Scuba diving is a surreal experience. It evokes the same soothing feeling of being sung a lullaby or waking up from a pleasant dream; it’s lucid and abstract simultaneously. Imagine swimming through the clear water. A fairy basslet with its magenta head and yellowtail shimmy past your mask, a stingray idly dances 60 feet to your right, a nurse shark rests on its stomach beneath a rock. The sheer magnificence astounds you but at the same time, a sinking feeling of vulnerability invades your cells, keeping your brain on high alert for whatever might be lurking behind you. It’s a mystifying, humbling activity— one of the only things we can do as humans that truly takes us to a different world. Like the 7 stages of a break-up, here are the feelings that arise during your first dive:
Stage one is, of course, panic. At first the equipment feels like it’s suffocating you. The regulator is jammed too tightly in your mouth, your weight belt feels too heavy and is squeezing your muffin tops down in a dangerous way, your mask already seems to be filling up with water and your wet-suit is threatening to cut off the circulation in your neck. Like a wasted sorority sister, you stumble through your first couple minutes of descent into the deep blue.
After your initial bewilderment, your breathing starts to slow down to a calm, easy pace. You look around you and see an aquatic Matisse painting. Bold colors of every shade. Shapes you haven’t set eyes on ever before in your life. You realize there’s no pressure to tell anyone else these thoughts right now. You are alone with them and you can process these stunning corals on your own time. No snapchat or Instagram, just you. And you feel relief.
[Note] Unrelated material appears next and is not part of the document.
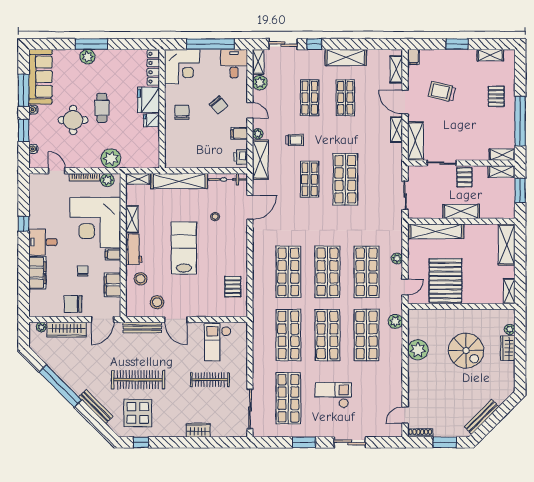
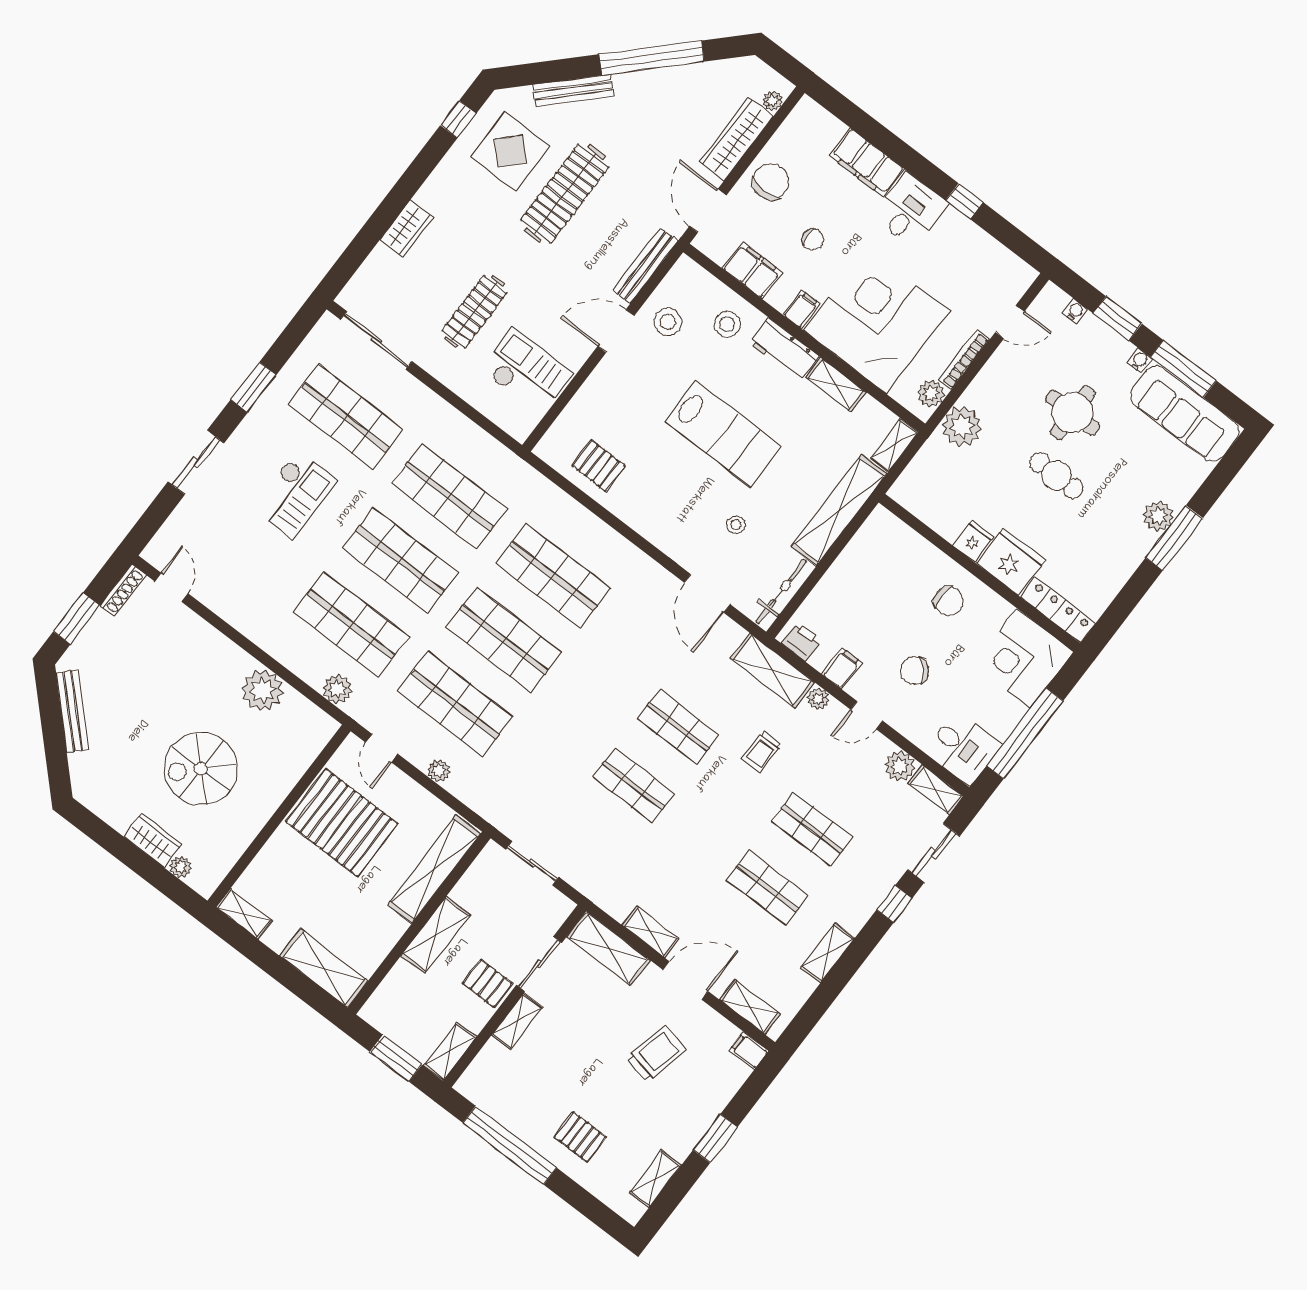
shelving: (346, 57) -> (828, 953), width x0.67, depth x0.75
shelving: (502, 155) -> (517, 1021), moved
shop shelf: (345, 179) -> (634, 785), width x0.70, depth x0.74

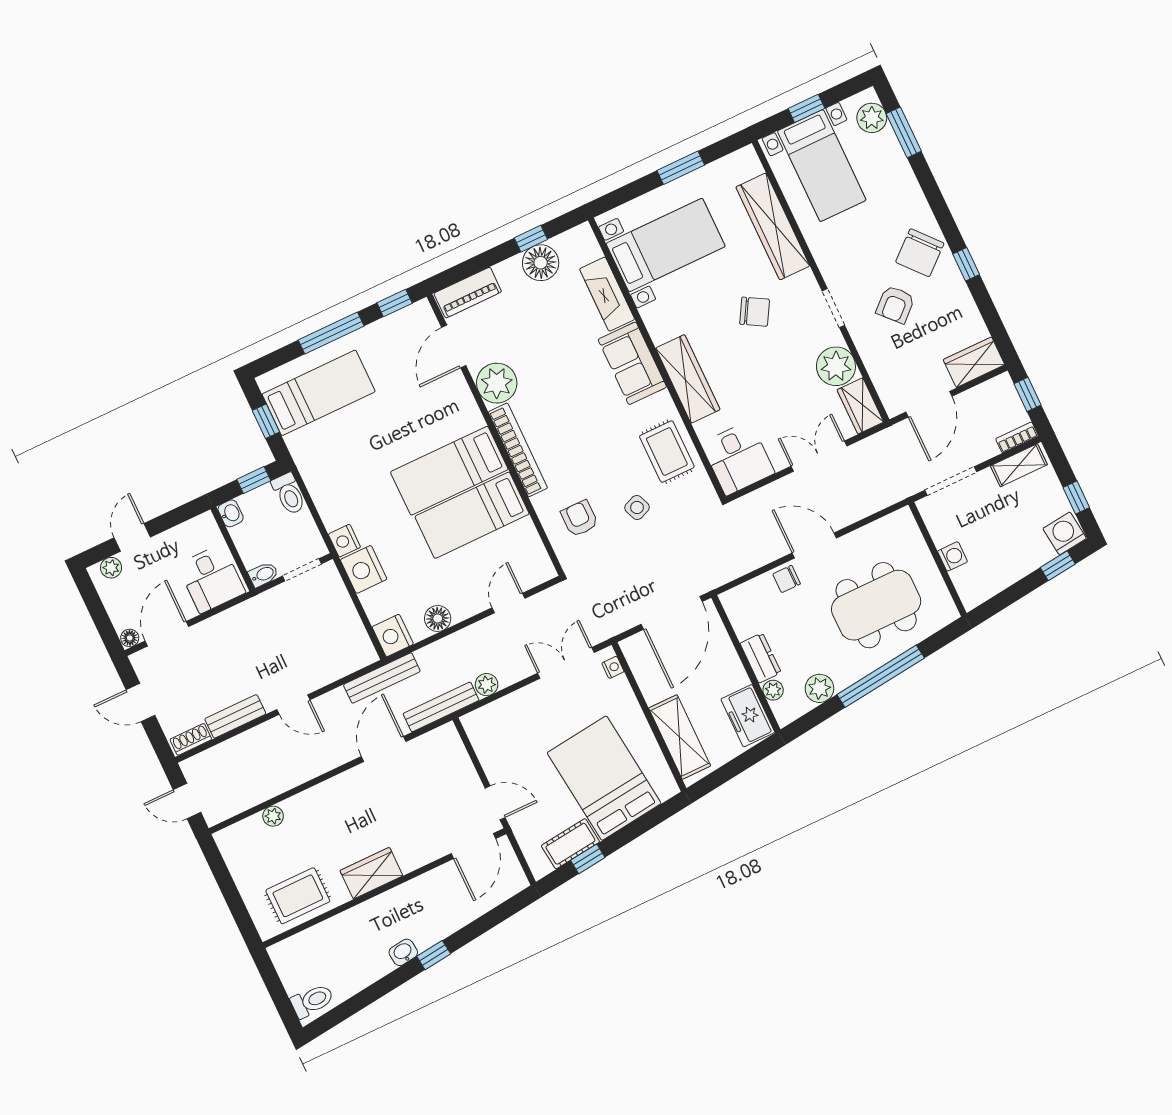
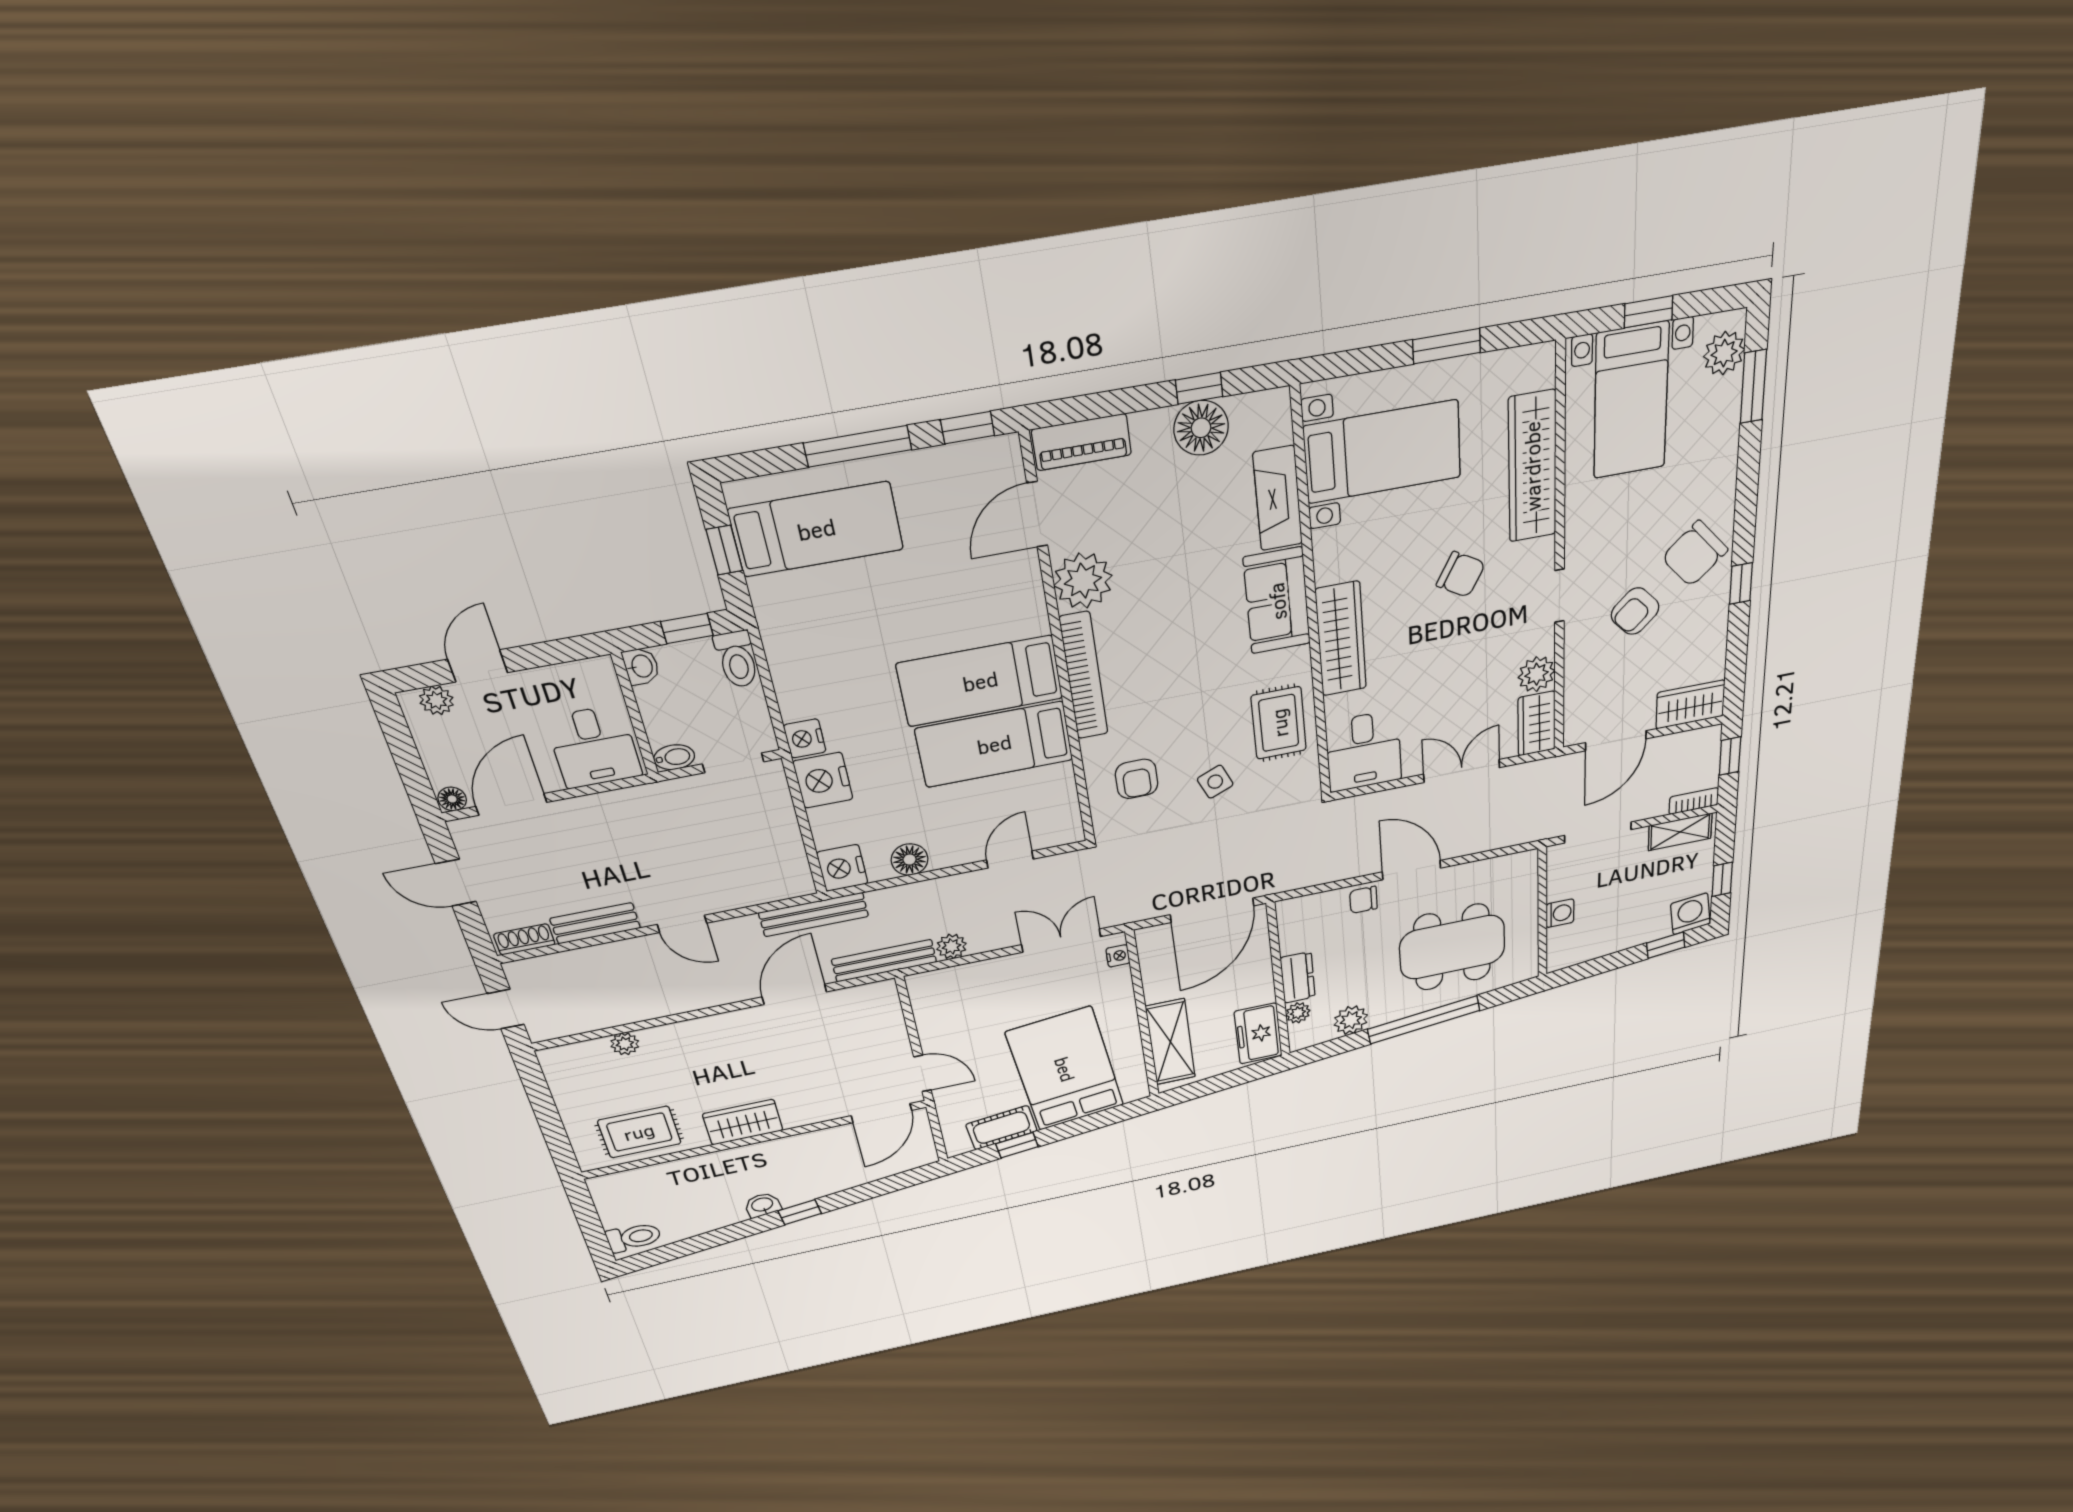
plant: (836, 366) -> (1537, 674), width x0.73, depth x0.73
armchair: (579, 518) -> (1137, 779), turned 180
During this phase you start to really look at and explore your environment. You poke at marine worms that shutter and fold into themselves at your touch. You look closely at an anemone’s gelatin surface. You observe a blue tang feeding on the reef.
A pervasive feeling of happiness moves like a silky ribbon through your body. Like a sip of warm tea emanating through your chest. You have the urge to touch everything—to collect it all with one sweep of your arms and keep the beauty close to your chest.
5. Utter Calm
At this point you can hardly remember fumbling with your gear. You don’t even realize it’s on your body now. You’re an astronaut on a nautical moon.
There comes a point when it just feels right or correct in some strange way to be on this new planet. You feel like Mr. Rogers from “Mr. Roger’s Neighborhood”— all the fish are waving to you, tipping their hats off in your presence and flashing you a smile.
The final stage is confusion as to why you haven’t tried this before. You’re a little frustrated at yourself for being uneasy to try it. You start to think about all of the other things in life that you are ambivalent to try and find yourself in an inner monologue to try them. Your thoughts start to sound like a self-help book and you hate yourself a little for it.
Pro- tip: My favorite thing to do when I dive is look up at the surface of the water. I fell in love with the cerulean ceiling on one of my first dives. I was rocking back and forth, testing out my new gravity, flipping my fins and flailing my body around, finally fulfilling my childhood dream of being a mermaid. I looked up at the surface for a long time. I just couldn’t get over the fact that I was physically inhabiting the ocean. For the first time, I was seeing the sky through a different lens: one that was even more glittering and brilliant. I wanted to express this to my fellow divers around me. How wild!? I wanted to say. How absolutely weird is it to be here?! I felt like I was trespassing, like someone from the heavens might just step in like your dad catching you at a college party while you were in high school saying “Woah, woah, woah, you’re not supposed to be here!” But we really were! I knew it because I could still pinch my fingers and toes. I could breathe.